For this reason, Vietnam – India relations are likely to continue evolving in a manner that is “substantial but soft.” In practical terms, meaningful cooperation in security, technology, and economics will steadily expand, while public rhetoric will remain carefully calibrated. The sharper the U.S.–China rivalry becomes, the more skillfully Hanoi will need to manage its strategic image. (13)
Within this broader context, Vietnam’s potentially joining BRICS also becomes increasingly interesting. (14) n theory, Vietnam possesses many characteristics associated with BRICS+: strong relations with Russia, China, and India; growing importance within ASEAN; an open export-oriented economy; and a highly strategic geopolitical location. Yet Hanoi remains cautious. The reasons are not merely economic but geopolitical. Since its expansion, BRICS has increasingly acquired the image of a bloc seeking to reduce Western influence and challenge the dominance of the U.S. dollar. Vietnam, however, still depends heavily on the United States, the European Union, Japan, and South Korea for trade, investment, and technology. Joining BRICS prematurely could generate geopolitical interpretations that would complicate Hanoi’s balancing of its strategic needs against offsetting risks.

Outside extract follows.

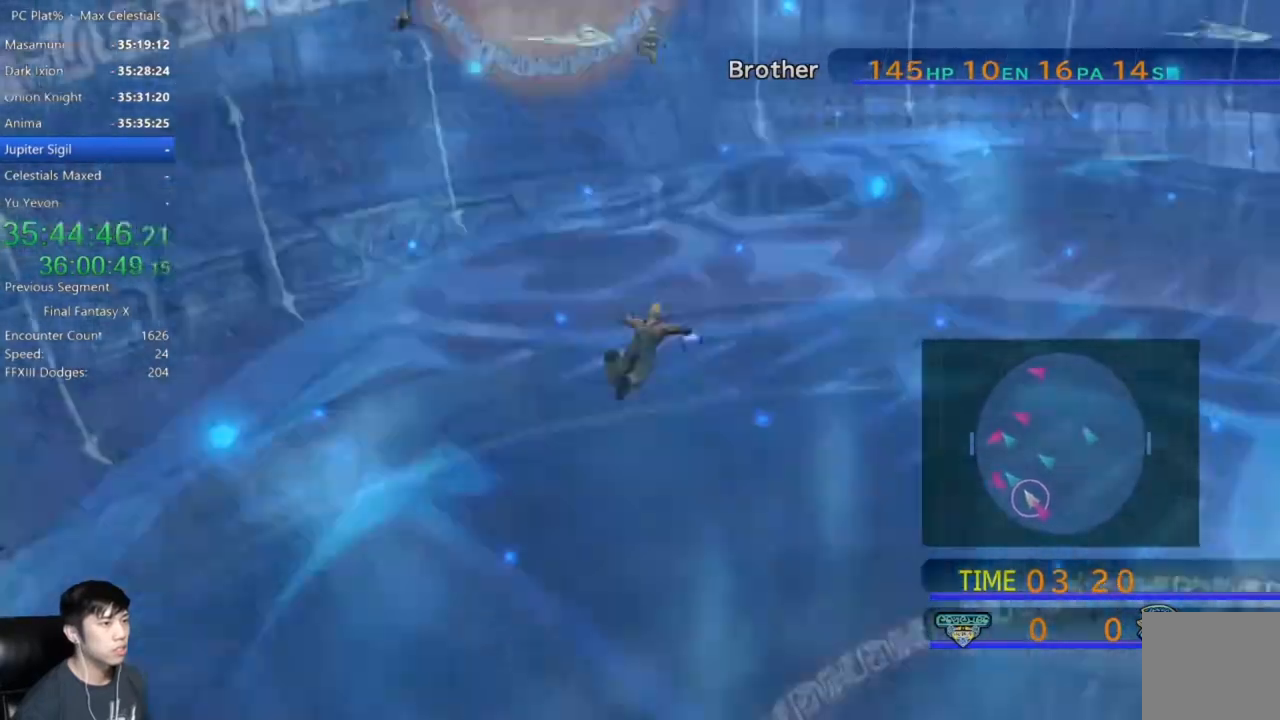
{"buttons": [], "left_stick": "up-right", "right_stick": "center", "events": [[33, "left_stick", "up"], [400, "left_stick", "up-right"]]}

Thus, Vietnam is likely to continue prioritizing “multi-alignment” over bloc politics. Hanoi seeks connectivity with all centers of power without becoming glued to any single one. This, in many ways, distinguishes Vietnam’s diplomacy from that of many other middle powers.
More broadly, the international and Indian media reactions to To Lam’s visit also reveal Vietnam’s changing position within the regional order. What captured attention was not ceremonial protocol, but geopolitics: the ECSP, BrahMos, strategic supply chains, rare earths, the Indo-Pacific, and Tô Lâm’s evolving political role. Vietnam is no longer viewed merely as a developing Southeast Asian country; increasingly, it is perceived as a “swing state” – a country capable of influencing the broader strategic balance of Asia. (15)
And perhaps that is the deepest meaning of the ECSP. The enhancement is not about choosing sides, but about expanding strategic space for both Hanoi and New Delhi in an Asia growing ever more polarized. India needs Vietnam to deepen its presence in Southeast Asia and the South China Sea; Vietnam needs India to diversify strategic partnerships and avoid being trapped within the binary, zero-sum, logic of U.S.–China competition. Meanwhile, China – though rarely mentioned explicitly – remains the silent shadow present throughout the entire public staging of this visit.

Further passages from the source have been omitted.